Based on the auditor’s evaluation of the audit evidence, the auditor concludes that there are no material uncertainties related to going concern.

Illustration - Crown Research Ltd – extract from the audit report

Conclusions relating to going concern

In auditing the financial statements, we have concluded that the directors’ use of the going concern basis of accounting in the preparation of the financial statements is appropriate.

Based on the work we have performed, we have not identified any material uncertainties relating to events or conditions that, individually or collectively, may cast significant doubt on the company’s ability to continue as a going concern for a period of at least twelve months from when the financial statements are authorised for issue.
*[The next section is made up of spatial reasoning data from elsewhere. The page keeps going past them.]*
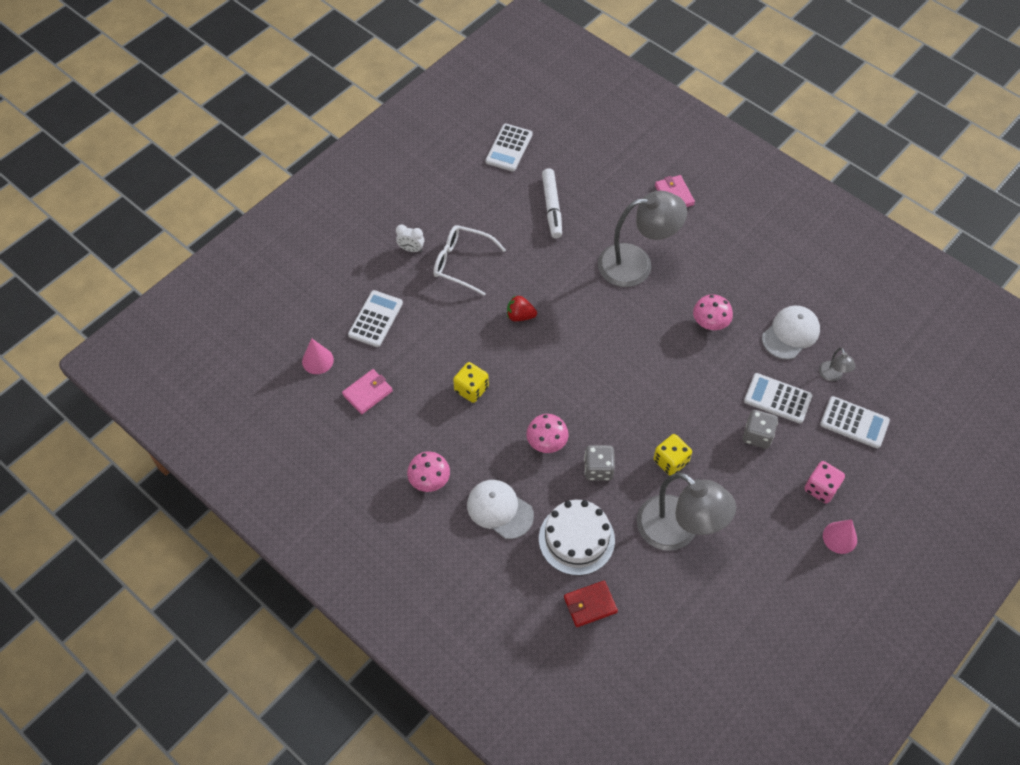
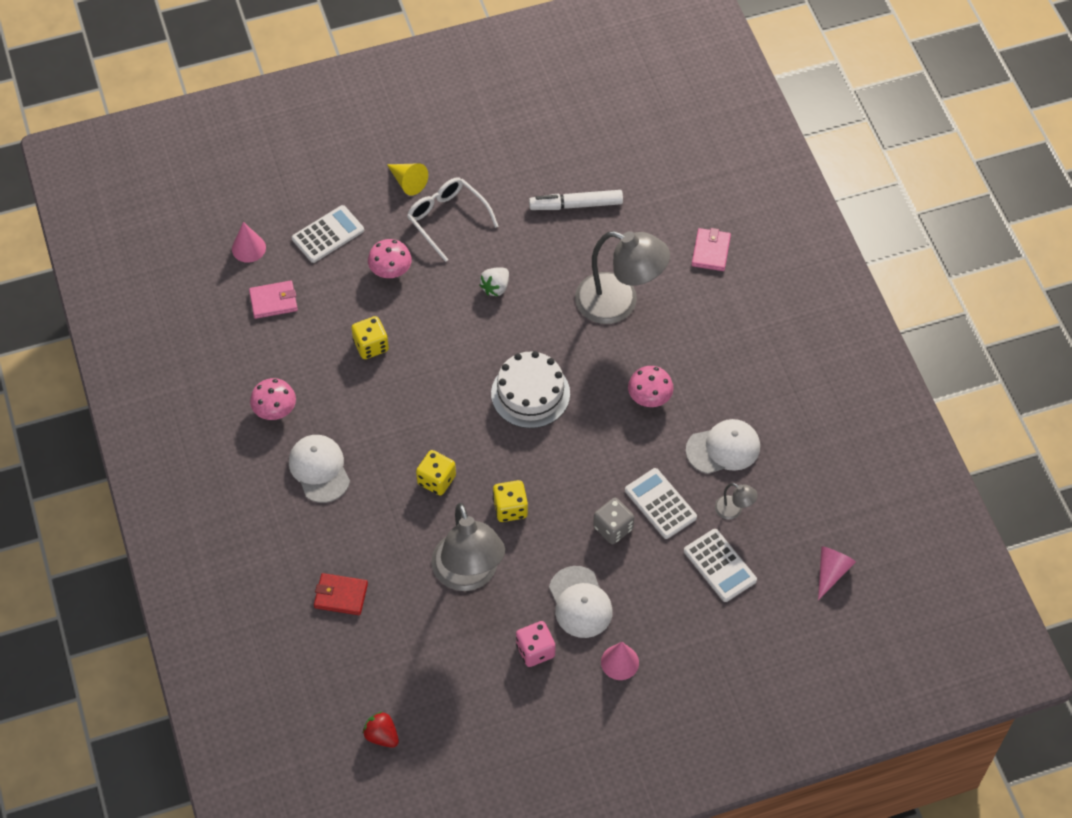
camera: 30 degrees right, 0 degrees up
(411, 249) = (408, 182): white clock -> yellow cone
(509, 148) = (576, 123): white calculator -> none
(520, 316) = (466, 298): red strawberry -> red strawberry (382, 735)
(536, 297) = (495, 287): none -> white strawberry
(546, 442) = (406, 430): pink mushroom -> pink mushroom (390, 270)
(552, 207) = (576, 205): white marker -> white marker turned 60 degrees clockwise
(576, 539) = (370, 532): white cake -> white cake (530, 393)
(598, 469) = (436, 480): grey dice -> yellow dice
(776, 507) = (580, 602): none -> white cap
(821, 488) = (637, 608): pink dice -> pink dice (535, 650)
(832, 376) = (733, 510): grey lamp -> grey lamp turned 75 degrees counterclockwise
(933, 385) = (831, 572): none -> pink cone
Our responsibilities and the responsibilities of the directors with respect to going concern are described in the relevant sections of this report.

The auditor documented their overall conclusion on going concern as below:

Illustration – Extract from going concern audit documentation

Going concern – overall audit conclusion

The going concern basis is appropriate and no material uncertainties related to going concern were identified.

However, going concern was identified as a significant audit risk because the company is loss making and is, to a degree, dependent upon continued growth. Management’s going concern assessment is good. There is sufficient audit evidence to support that scenario 2, in the forecasts, is the most likely outcome, which should leave plenty of headroom on cashflow. There is also evidence that the downside scenarios are much less likely. In any event the company has a realistic strategy to ensure that it can meet its obligations as they become due, even in the unlikely event of the extreme downside scenario.

This decision is thought to be a ‘close call’ and a second partner review has been done (Sch A41), which supports this conclusion.

3.11 Second partner review

The audit firm has a policy that there should be a second partner review of all non-standard audit reports. Additionally, the firm’s policy requires a second partner review in circumstances where the auditor considered issuing a non-standard audit report but did not, referred to by the firm as a ‘close call’.

The audit partner submits this audit file for second partner review and the reviewer concentrates the review on the existence or otherwise of material uncertainties related to going concern. As well as reviewing relevant sections of the audit file, the second partner reviewer also discusses the conclusions reached with the audit partner and manager.